Efficiently Breaking the Curse of Horizon in Off-Policy Evaluation with Double Reinforcement Learning
This addresses the challenge of evaluating reinforcement learning policies in long-horizon settings, offering a method to overcome limitations in off-policy scenarios, though it is incremental in leveraging existing structural assumptions.
The paper tackles the curse of horizon in off-policy evaluation by showing that in time-invariant Markov decision processes, efficient evaluation is feasible even with one dependent trajectory, and develops a Double Reinforcement Learning estimator that remains efficient with nonparametric rate estimation.
Off-policy evaluation (OPE) in reinforcement learning is notoriously difficult in long- and infinite-horizon settings due to diminishing overlap between behavior and target policies.
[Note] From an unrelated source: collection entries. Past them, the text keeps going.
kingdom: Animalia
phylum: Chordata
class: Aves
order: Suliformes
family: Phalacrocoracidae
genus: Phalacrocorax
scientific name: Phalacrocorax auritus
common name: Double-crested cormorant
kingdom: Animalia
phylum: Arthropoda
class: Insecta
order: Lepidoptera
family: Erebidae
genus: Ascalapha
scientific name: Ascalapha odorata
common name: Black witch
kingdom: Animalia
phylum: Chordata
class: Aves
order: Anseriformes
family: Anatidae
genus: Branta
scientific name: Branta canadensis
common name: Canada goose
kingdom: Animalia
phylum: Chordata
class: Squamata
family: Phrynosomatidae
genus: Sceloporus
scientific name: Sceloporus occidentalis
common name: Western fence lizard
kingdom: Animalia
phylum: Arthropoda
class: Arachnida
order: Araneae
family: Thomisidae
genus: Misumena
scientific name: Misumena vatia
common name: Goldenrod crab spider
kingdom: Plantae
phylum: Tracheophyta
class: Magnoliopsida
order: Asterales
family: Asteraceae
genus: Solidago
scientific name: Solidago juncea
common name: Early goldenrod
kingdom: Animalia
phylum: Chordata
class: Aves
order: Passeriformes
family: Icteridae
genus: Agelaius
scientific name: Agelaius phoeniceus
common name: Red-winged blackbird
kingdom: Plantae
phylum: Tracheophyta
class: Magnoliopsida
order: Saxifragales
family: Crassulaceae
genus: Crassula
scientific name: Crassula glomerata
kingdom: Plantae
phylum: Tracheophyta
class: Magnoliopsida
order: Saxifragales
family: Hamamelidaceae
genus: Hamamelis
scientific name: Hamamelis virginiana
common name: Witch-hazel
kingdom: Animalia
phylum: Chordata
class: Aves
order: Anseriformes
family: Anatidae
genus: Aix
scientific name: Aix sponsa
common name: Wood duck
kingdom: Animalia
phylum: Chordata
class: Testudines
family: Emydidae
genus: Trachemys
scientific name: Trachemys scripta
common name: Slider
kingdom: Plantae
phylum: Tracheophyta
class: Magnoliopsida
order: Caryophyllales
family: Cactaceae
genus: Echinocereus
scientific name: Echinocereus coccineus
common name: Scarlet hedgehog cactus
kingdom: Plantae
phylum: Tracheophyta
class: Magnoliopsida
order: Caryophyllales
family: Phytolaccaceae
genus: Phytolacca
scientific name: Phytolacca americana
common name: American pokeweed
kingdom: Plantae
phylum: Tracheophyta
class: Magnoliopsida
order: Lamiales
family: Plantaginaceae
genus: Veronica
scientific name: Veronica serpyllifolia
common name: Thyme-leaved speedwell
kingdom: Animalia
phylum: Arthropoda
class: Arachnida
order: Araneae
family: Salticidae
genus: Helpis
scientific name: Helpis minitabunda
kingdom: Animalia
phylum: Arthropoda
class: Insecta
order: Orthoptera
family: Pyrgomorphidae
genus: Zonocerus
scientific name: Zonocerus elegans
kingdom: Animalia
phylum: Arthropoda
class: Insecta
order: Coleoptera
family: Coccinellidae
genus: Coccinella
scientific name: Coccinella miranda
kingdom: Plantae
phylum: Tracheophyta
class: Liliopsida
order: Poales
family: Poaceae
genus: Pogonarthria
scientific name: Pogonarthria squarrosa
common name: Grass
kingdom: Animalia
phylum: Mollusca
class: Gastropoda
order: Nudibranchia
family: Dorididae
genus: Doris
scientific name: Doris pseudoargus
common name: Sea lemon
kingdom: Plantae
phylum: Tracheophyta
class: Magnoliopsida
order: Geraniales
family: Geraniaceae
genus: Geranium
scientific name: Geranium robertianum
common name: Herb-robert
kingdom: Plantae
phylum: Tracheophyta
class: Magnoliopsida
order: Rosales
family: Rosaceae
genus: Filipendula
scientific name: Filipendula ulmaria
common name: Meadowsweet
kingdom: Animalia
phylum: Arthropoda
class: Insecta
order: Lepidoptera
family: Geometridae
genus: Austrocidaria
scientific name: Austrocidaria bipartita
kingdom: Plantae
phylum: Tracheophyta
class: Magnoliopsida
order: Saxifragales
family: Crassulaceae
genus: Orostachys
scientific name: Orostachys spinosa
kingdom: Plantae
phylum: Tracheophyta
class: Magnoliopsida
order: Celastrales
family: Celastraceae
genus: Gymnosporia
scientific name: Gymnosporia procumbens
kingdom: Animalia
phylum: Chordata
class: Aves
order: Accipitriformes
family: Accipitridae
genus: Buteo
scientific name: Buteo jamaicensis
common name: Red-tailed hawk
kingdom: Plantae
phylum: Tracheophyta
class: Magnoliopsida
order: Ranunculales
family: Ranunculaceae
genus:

In this paper, we study the role of Markovian and time-invariant structure in efficient OPE. We first derive the efficiency bounds for OPE when one assumes each of these structures. This precisely characterizes the curse of horizon: in time-variant processes, OPE is only feasible in the near-on-policy setting, where behavior and target policies are sufficiently similar. But, in time-invariant Markov decision processes, our bounds show that truly-off-policy evaluation is feasible, even with only just one dependent trajectory, and provide the limits of how well we could hope to do. We develop a new estimator based on Double Reinforcement Learning (DRL) that leverages this structure for OPE using the efficient influence function we derive. Our DRL estimator simultaneously uses estimated stationary density ratios and $q$-functions and remains efficient when both are estimated at slow, nonparametric rates and remains consistent when either is estimated consistently. We investigate these properties and the performance benefits of leveraging the problem structure for more efficient OPE.